Well, that was OK. I slipped into the bakery and bought a baguette with my 50-euro note, apologising and lying that this was all I had.

So, armed with the exact money, I went back to the Town Hall. There were a couple of elderly people in front of me, writing cheques for the concert tickets.

An old bloke with a bald head under an unwashed beret was asking who to make out the cheque to.

"The Music Society of the Lot Valley," the harried customer-service officer said.
"What?"
"The Music Society of the Lot Valley," she said in a louder voice.
He started writing, slowly. He got halfway through and asked again.

"The .. Music ... Society ... of ... the ...Lot ... Valley," she repeated.

He finally finished writing the cheque and the transaction was completed.

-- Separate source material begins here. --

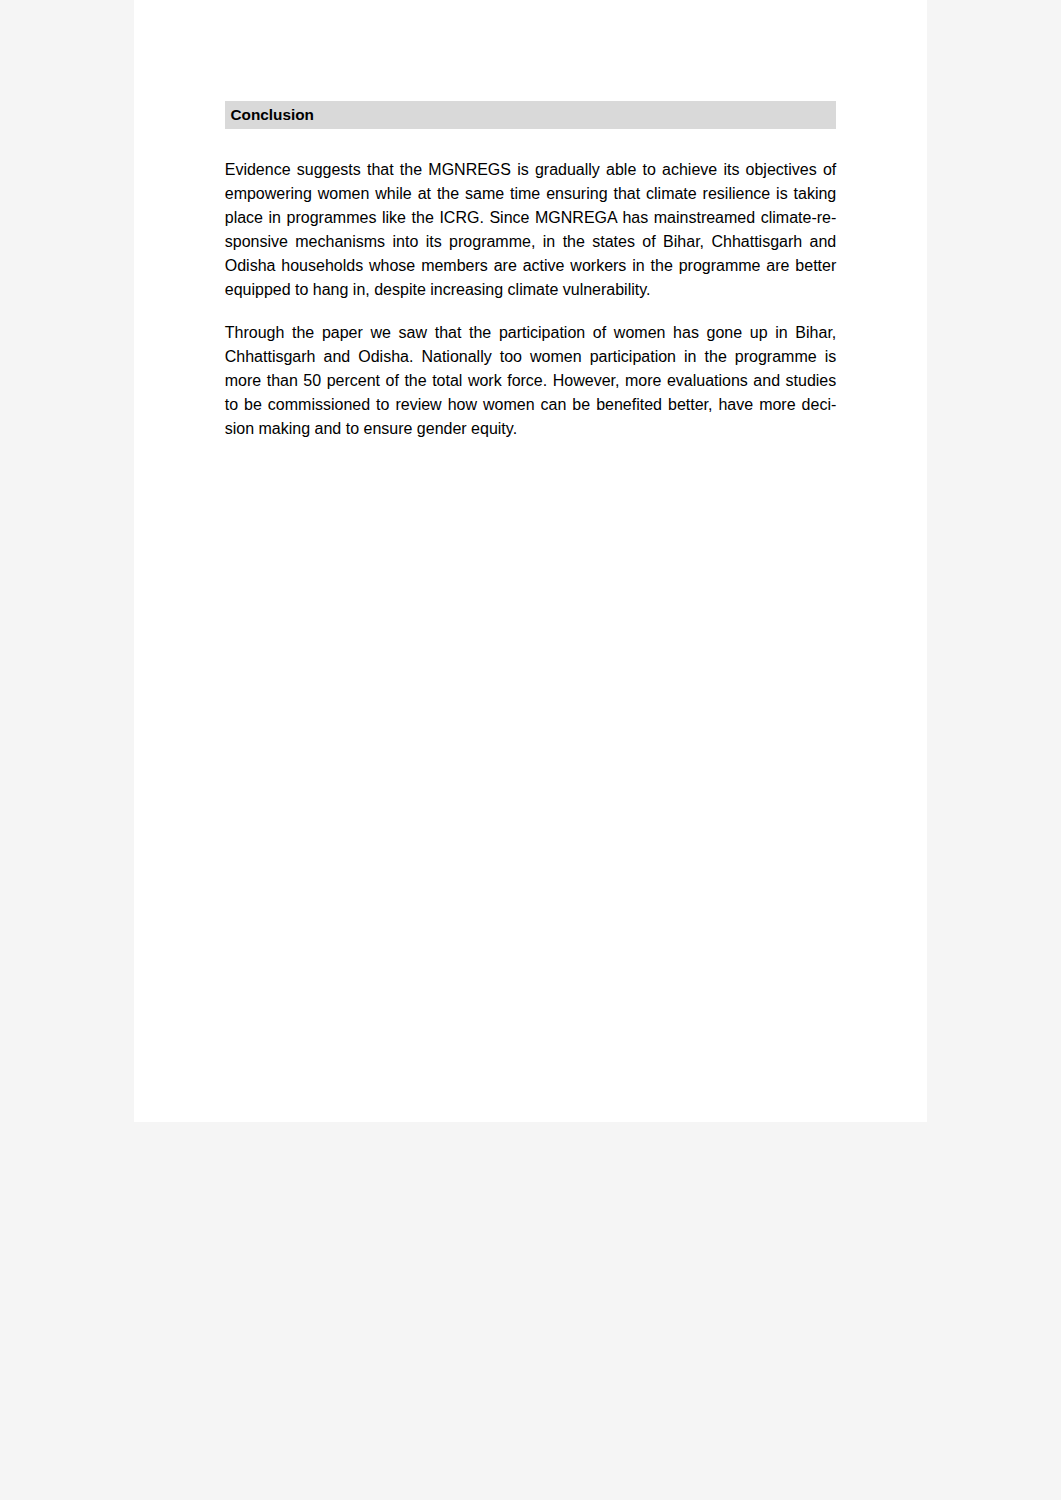Conclusion
Evidence suggests that the MGNREGS is gradually able to achieve its objectives of empowering women while at the same time ensuring that climate resilience is taking place in programmes like the ICRG. Since MGNREGA has mainstreamed climate-responsive mechanisms into its programme, in the states of Bihar, Chhattisgarh and Odisha households whose members are active workers in the programme are better equipped to hang in, despite increasing climate vulnerability.
Through the paper we saw that the participation of women has gone up in Bihar, Chhattisgarh and Odisha. Nationally too women participation in the programme is more than 50 percent of the total work force. However, more evaluations and studies to be commissioned to review how women can be benefited better, have more decision making and to ensure gender equity.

The queue behind me had grown.

It was then I realised that France is a first world country with a lot of third world habits. These habits die hard. There doesn't seem to be any transitional second world happening here.

It was my turn to pay. I gave the woman my Carte de Sejour (long-stay visa) which had my address on it to prove I was a Castelmoron resident and hence entitled to a discount. I handed over the 14 euros and she put the money in an envelope and wrote my name on it.

I then walked to the Post Office, hoping the queue had shortened. The little reception area was still crowded. I waited about 15 minutes to be served. At one point, a woman with damaged ankles came in on crutches, and everyone agreed she could jump the queue. But not literally.

When the postal clerk had served me, I said goodbye to the crowd in the Post Office and walked back to my car, parked at the petanque square. It was too hot for anyone to be playing.

Remembering my dismal performance last week I thought to myself, "I need to come back when it cools down ... and practise."


1 comment:

  1. You must ask your bank to supply a cheque book. It is so useful here and everyone accepts them even at a marché brocante or a vide grenier.